I'll try to help, but there are no clear answers -- at least none that solve the discrepant information that can be found from various health agencies. But I will try to explain. My reply is lengthy. It has all been said before, but it bears repeating from time to time.
First, let's discuss "...why does CDC allow..." variable information? CDC has no regulatory authority to allow or disallow such information. In the US, health and public health policies are the prerogative of the states. Even "required" disease reporting to CDC -- to compile national statistics on everything from chlamydia to AIDS to meningitis -- is not required at all. CDC requests that states compile their data and report, but they do so on a voluntary basis. Similarly, CDC cannot dictate prevention strategies, educational messages, or anything else to the states. And typically state health departments cannot dictate such things to local health departments or practicing physicians. On top of all that, there are hundreds of nongovernmental, community-based organizations that provide health education and public health services, and nobody can dictate to them.

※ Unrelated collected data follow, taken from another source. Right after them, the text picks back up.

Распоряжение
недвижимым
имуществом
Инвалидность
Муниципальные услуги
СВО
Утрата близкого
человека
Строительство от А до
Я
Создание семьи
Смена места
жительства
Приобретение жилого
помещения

As a result, when people interpret data differently, and when they take varying attitudes about legal risks, and when they also factor in their own biases (e.g., religious and social perspectives), there is a lot of room for variable messages and advice to patients. These situations are not unique to the US. Even in authoritarian countries, there is often as much variability as in North America and Europe.
As to what the data acutally show, the data are less precise than you might assume. No research has ever determined precisely the proportion of newly infected people who develop positive antibody tests at various times after exposure. To have such data would require research studies that are essentially impossible at practical costs. Obviously, you cannot intentionally expose people to HIV and then follow them. Therefore, you would need literally thousands of people, exposed to persons with known HIV infection at a single, precisely known point in time, then tested, ideally with several different types of tests by different manufacturers) at frequent intervals (e.g., once a week) for several weeks or months. Even then, there would be a certain amount of statistical variability around the results at every time interval.
Absent such data, all that can be done is to make reasonable estimates, based on the biology of HIV and the immune response to it; the chemistry of the test; how a test performs in animal model research; and interpreting inherently imprecise data in both infected and uninfected people, whose recollection of exactly when and how they were exposed is often faulty. So you combine imprecise data with the politica/social element I described above, and you are bound to have mixed messages. And with so many agencies and health departments offering such information, it is easy to understand that not all of them will instantaneously change their messages as new and better tests come into use. Finally, even if 90% of labs are using the newest, best tests, a government agency -- believing that a few labs might use older tests that don't work as well -- might conservatively gear their messages to the least effective tests in use in the community.
With all those uncertainties, most knowledgeable experts would agree that with modern (third or fourth "generation") antibody tests, your figures of 95% and 98% by 6 and 8 weeks probably are about right, and that 3 months covers 99+% of cases. But even among the experts, not all would agree, and these need to be viewed as ballpark figures, without a lot of precision. For all I know, the real figure at 6 weeks might be 90%, not 95%; there is no way to be certain.
Anybody who says a negative test is "meaningless" after 3 months (or 4 weeks, or any other interval) is simply wrong, and insightful providers and agencies would never say that. If someone has, say, a 1% chance of having caught HIV, and has a negative test result that is 90% reliable, then the chance that person actually was infected calculates at 0.1%, or one chance in 1,000. That's a huge difference compared to 1 in 100, and should be very reassuring. Such an outcome clearly is not "meaningless".
Therefore, on this forum Dr. Hook and I never use test performance alone to come up with a judgment on a particular person's risk of having HIV. Neither do any careful providers or counselors. We consider the overall context -- the nature of the exposure, the likelihood the partner had HIV, etc, in addition to reliability of the test. That's why you will find us recommending to some people that testing need not be repeated beyond 6 weeks, whereas in others (those at particularly high risk) we might recommend a 3 month test. Of course we all could wish that all providers and counselors were "careful" in the same way. But of course human nature dictates that it will never happen. You can expect that similar discrepancies in test interpretation and patient education by state and local health departments will still be with us 20 years from now, probably forever.
Thank you for the opportunity to elaborate on these important issues. I hope many forum users will find it helpful.
Best wishes-- HHH, MD
I found this information most interesting and enlightening. Thank you for sharing it.